The long, bright, hot day ended with a brilliant splash of emerald lying on the far horizon as the sun went down. It had been a peaceful and quiet day. To Peter it seemed that all the men had withdrawn into themselves, for they, like him, had a lot to think about and the remembrance made them all a little sad.
But with the coming of night and the day's restoring of their strength and the feeling of going home there was a change in them. Slowly they began to talk quietly among themselves, and then to laugh and finally to begin horsing around. Peter let it go until they threw Murph out of the outrigger and promised him that they would not go back and get him. The little Irishman's wails in the night were most heartrending.
Peter turned the boat into the wind and let it drift while they hauled Murph back aboard. "Don't throw anybody else over the side," Peter ordered. "We may need him for food ourselves."
Toward midnight the wind veered around to the northwest and became strong and gusty. At first Peter didn't know how to handle the boat in what was now a following wind; but as soon as he picked out a star he knew was in the southeast and eased the sail, the boat began to
fly,
staying well ahead of the waves, which were now coming from astern.
"Holy mack-e-rel, Amos!" Mitch said. "If this thing had a couple of torpedoes we could put her in the squadron."
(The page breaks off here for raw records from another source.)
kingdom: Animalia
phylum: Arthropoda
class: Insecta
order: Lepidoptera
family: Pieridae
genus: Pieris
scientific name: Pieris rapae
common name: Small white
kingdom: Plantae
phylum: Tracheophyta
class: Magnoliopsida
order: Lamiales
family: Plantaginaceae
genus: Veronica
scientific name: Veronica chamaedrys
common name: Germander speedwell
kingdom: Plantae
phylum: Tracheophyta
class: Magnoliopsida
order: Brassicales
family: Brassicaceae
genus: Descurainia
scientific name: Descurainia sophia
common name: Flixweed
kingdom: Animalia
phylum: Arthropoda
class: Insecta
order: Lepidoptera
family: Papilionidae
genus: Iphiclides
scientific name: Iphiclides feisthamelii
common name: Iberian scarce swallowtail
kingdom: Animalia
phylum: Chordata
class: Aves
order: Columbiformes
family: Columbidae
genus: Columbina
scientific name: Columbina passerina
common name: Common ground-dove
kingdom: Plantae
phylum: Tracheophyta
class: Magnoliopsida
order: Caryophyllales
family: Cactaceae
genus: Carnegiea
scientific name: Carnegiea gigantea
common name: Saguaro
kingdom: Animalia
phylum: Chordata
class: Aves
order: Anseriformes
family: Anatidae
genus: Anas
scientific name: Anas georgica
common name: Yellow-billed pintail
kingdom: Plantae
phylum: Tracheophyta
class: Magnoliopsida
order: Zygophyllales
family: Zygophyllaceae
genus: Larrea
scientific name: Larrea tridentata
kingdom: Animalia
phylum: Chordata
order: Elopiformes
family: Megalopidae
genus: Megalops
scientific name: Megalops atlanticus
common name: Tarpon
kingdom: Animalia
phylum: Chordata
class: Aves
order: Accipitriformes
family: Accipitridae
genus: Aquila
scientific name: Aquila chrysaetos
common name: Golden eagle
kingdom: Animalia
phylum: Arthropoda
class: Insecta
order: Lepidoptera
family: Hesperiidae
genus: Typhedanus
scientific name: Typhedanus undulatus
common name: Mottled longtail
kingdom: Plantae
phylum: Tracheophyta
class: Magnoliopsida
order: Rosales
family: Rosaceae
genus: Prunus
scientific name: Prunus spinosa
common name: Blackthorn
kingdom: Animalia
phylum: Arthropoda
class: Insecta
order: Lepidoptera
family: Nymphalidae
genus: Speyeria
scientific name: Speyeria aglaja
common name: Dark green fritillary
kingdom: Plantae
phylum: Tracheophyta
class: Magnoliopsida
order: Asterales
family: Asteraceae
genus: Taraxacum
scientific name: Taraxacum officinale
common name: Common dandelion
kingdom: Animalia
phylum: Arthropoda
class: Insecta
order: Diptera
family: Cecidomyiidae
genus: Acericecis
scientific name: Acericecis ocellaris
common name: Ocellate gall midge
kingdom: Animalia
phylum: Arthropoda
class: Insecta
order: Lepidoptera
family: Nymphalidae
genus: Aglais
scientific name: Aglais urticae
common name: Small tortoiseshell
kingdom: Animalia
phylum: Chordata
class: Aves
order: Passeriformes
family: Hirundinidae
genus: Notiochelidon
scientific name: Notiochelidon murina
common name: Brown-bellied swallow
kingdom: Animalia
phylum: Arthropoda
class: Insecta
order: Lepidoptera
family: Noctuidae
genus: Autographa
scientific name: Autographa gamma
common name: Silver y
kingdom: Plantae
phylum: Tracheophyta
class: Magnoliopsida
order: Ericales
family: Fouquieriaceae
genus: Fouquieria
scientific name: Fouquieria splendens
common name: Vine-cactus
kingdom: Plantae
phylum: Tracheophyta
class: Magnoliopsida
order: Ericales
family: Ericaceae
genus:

All day Peter had marveled at this frail craft and had grown completely confident that it could go anywhere in the world through any wind or sea. It was just a long hollowed-out log with the outrigger booms lashed to it with some sort of flat vines. The outrigger was a shorter, solid log, carved smooth and also tied to the booms with the vines. The mast was a marvel of engineering, for it stood without stays from a step fairly far aft in the hull and supported the long, slanting top yard of the sail.
At this sizzling speed one man had to bail all the time, for water kept slipping in over the side. Other than that, she was perfectly seaworthy.
At midnight Peter turned the tiller over to the Professor and then carefully he stood up, one foot on the hull, the other on the outrigger boom. "I figure we've come over two hundred miles," he told Murph, "so we ought to be seeing something pretty soon—New Britain or New Guinea."
"What's the matter with California?" Murph asked. "Or even Mexico. I dig that Latin beat, man."
Peter was standing there, and later he swore he heard it go by, it was that close. In the dark water the familiar white spout rose, hung up there and fell back, while from off to port the
car-umph
of the gun floated over to them.
The men began scrambling around in the boat, grabbing the carbines. Goldberg hoisted the heavy .30-caliber machine gun up in his lap and worked the bolt while Mitch laid out the belt as well as he could in the crowded space.